== Work to complete ==
Among the lines listed below, count those that include the string "KiCad", and state only the count.

[Records from a data collection]
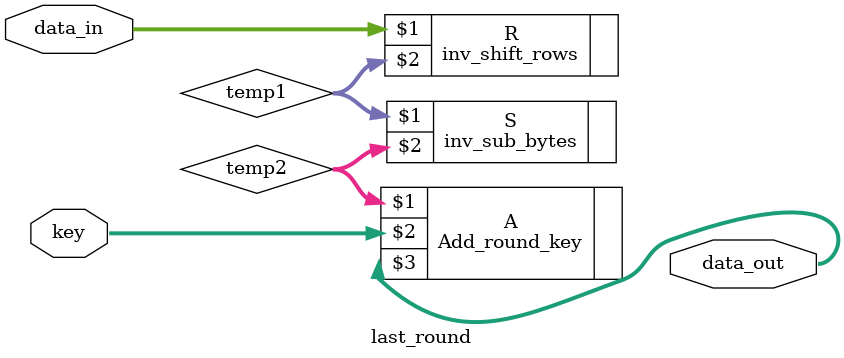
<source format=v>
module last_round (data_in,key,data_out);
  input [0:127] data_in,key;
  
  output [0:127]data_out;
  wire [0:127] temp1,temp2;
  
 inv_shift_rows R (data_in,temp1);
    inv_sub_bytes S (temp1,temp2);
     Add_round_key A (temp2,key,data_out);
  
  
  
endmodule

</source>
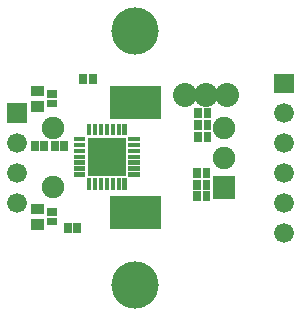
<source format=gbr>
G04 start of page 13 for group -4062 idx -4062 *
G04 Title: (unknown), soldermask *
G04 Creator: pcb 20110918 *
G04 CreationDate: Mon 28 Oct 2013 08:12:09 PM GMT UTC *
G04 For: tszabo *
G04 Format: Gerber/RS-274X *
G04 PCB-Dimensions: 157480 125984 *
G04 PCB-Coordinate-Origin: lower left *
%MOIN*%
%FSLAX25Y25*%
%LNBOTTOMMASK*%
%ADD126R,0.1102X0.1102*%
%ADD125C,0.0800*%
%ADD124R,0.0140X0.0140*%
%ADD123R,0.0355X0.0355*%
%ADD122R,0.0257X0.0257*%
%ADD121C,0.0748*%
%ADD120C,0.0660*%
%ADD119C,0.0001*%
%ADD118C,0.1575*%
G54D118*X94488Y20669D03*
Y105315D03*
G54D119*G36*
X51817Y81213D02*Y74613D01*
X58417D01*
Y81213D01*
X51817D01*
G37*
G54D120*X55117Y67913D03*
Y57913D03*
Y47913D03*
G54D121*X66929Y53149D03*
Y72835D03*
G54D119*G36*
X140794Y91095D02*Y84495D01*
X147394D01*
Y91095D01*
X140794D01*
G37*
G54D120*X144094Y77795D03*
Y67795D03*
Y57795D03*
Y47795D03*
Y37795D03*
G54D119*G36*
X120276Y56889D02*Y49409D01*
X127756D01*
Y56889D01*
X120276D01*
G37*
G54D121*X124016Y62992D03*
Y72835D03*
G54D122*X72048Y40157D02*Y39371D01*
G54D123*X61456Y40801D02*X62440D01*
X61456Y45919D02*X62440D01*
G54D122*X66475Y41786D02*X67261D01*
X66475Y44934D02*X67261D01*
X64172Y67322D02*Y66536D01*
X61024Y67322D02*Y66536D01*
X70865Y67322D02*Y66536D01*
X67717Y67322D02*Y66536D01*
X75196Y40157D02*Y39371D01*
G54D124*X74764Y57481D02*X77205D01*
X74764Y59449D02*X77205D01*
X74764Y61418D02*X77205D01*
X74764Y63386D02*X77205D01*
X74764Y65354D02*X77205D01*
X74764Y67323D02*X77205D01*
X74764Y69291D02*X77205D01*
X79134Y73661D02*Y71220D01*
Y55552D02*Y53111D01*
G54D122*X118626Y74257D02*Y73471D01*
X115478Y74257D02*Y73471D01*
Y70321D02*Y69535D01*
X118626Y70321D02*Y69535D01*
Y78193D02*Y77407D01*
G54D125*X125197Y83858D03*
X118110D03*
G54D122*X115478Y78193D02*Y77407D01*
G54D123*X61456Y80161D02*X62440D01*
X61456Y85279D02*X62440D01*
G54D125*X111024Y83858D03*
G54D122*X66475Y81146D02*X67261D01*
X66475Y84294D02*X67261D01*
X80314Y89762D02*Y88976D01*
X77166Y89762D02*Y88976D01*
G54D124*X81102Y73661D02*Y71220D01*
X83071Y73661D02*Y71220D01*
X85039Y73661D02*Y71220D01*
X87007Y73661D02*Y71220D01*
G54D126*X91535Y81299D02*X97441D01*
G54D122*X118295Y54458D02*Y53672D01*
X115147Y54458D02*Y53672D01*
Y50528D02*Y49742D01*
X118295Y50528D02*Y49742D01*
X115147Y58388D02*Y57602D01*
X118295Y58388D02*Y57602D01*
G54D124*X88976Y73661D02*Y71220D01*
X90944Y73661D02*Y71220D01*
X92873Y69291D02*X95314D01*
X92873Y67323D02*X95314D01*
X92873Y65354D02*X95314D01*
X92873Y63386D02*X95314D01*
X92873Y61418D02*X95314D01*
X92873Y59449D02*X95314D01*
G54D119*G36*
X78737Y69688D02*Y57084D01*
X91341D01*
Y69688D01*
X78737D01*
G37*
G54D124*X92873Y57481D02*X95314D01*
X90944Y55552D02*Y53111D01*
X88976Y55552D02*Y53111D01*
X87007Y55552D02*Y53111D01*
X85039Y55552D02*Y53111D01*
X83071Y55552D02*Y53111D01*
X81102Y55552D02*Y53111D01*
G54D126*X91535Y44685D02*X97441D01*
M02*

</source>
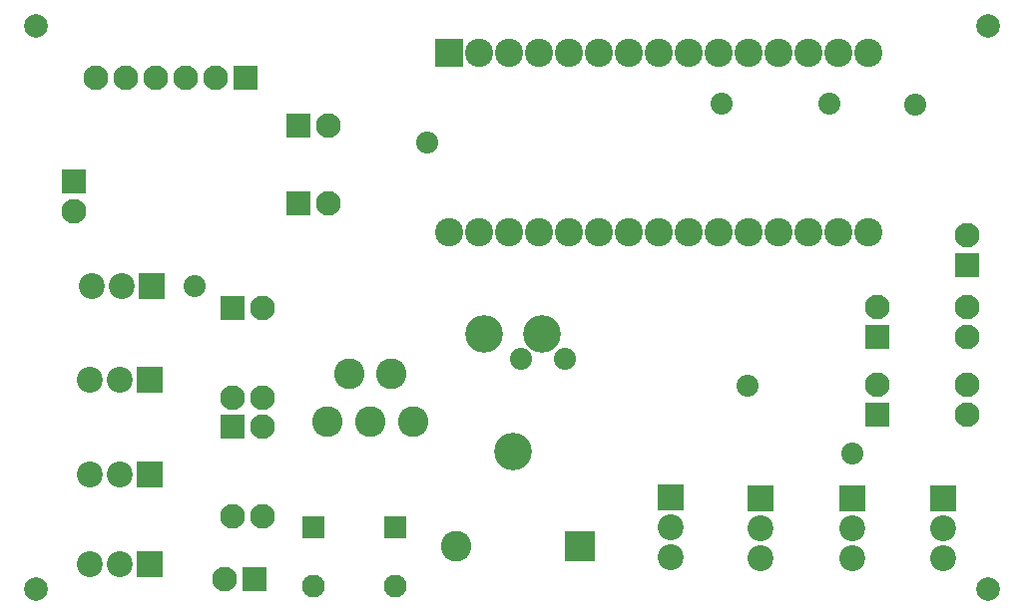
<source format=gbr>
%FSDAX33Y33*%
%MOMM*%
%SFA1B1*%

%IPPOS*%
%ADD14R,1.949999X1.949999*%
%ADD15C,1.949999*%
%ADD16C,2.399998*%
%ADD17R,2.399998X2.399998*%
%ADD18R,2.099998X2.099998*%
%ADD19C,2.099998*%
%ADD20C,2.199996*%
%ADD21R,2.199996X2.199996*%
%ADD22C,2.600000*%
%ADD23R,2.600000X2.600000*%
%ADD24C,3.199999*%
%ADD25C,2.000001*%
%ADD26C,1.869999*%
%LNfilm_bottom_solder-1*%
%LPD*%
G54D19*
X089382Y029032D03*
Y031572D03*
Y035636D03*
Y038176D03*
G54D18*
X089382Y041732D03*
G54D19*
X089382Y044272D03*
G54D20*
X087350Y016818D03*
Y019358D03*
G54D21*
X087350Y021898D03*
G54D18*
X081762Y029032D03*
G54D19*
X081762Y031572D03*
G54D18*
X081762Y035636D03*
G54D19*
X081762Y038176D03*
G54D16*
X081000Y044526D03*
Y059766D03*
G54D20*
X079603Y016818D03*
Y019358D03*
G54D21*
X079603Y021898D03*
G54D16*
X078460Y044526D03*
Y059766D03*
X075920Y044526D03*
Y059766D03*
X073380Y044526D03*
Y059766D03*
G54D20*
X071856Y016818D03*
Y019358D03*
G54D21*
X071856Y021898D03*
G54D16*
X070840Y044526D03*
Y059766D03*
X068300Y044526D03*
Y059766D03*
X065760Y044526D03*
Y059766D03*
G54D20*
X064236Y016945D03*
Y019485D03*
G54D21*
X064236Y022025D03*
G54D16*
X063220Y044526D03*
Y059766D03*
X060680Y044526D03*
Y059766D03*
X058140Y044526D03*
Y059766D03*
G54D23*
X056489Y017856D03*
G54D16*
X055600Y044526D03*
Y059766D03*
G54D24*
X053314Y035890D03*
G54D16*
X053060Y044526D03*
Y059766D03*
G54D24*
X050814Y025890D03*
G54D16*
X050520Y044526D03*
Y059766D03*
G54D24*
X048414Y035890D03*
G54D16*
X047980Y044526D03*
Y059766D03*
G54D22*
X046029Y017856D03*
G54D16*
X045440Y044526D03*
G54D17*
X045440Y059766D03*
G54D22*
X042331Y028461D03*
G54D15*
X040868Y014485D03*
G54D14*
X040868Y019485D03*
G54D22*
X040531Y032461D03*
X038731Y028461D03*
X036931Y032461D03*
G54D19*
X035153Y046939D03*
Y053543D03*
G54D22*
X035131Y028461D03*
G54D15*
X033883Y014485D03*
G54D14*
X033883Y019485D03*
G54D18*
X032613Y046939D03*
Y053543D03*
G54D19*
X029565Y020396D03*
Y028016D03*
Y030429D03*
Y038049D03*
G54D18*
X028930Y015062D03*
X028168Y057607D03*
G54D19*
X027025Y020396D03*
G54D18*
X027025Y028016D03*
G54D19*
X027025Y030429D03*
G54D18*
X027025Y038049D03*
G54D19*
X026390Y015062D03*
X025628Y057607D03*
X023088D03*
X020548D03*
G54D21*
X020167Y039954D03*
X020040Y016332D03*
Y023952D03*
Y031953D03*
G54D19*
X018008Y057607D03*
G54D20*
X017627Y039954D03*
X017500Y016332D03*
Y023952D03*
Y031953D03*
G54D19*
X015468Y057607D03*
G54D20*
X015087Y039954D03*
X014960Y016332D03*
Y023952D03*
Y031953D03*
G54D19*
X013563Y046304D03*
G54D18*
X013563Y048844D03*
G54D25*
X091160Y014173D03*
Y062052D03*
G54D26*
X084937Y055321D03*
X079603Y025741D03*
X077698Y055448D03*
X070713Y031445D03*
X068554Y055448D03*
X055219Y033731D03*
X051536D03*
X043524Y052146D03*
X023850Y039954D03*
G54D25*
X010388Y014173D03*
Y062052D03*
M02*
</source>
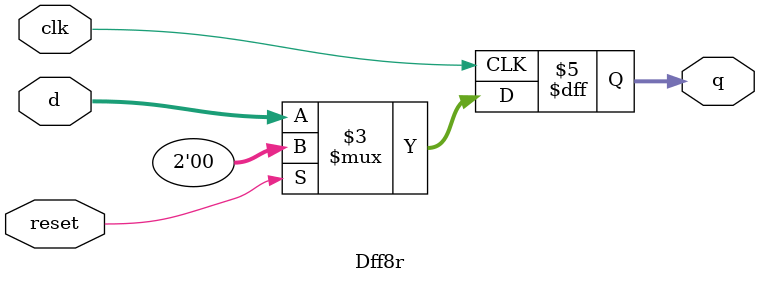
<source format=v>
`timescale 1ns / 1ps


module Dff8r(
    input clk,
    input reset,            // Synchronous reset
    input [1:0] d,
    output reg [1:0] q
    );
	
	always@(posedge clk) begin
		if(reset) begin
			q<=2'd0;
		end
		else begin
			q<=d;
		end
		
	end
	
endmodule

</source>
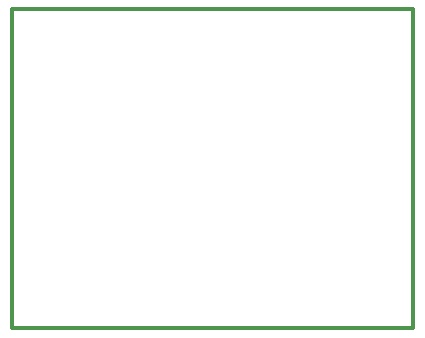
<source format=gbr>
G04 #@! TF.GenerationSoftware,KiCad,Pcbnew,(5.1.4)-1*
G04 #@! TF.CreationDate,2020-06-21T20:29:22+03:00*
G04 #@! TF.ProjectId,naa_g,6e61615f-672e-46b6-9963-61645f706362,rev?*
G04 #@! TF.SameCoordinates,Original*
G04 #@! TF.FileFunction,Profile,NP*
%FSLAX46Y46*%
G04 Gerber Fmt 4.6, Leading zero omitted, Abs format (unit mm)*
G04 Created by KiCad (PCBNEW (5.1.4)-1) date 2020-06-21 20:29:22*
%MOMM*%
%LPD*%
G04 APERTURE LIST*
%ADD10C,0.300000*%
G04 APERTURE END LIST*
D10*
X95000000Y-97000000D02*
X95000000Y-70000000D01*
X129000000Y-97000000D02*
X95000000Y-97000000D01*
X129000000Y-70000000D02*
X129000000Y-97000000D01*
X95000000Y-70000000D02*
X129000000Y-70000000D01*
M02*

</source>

== Solution to the exercise ==
2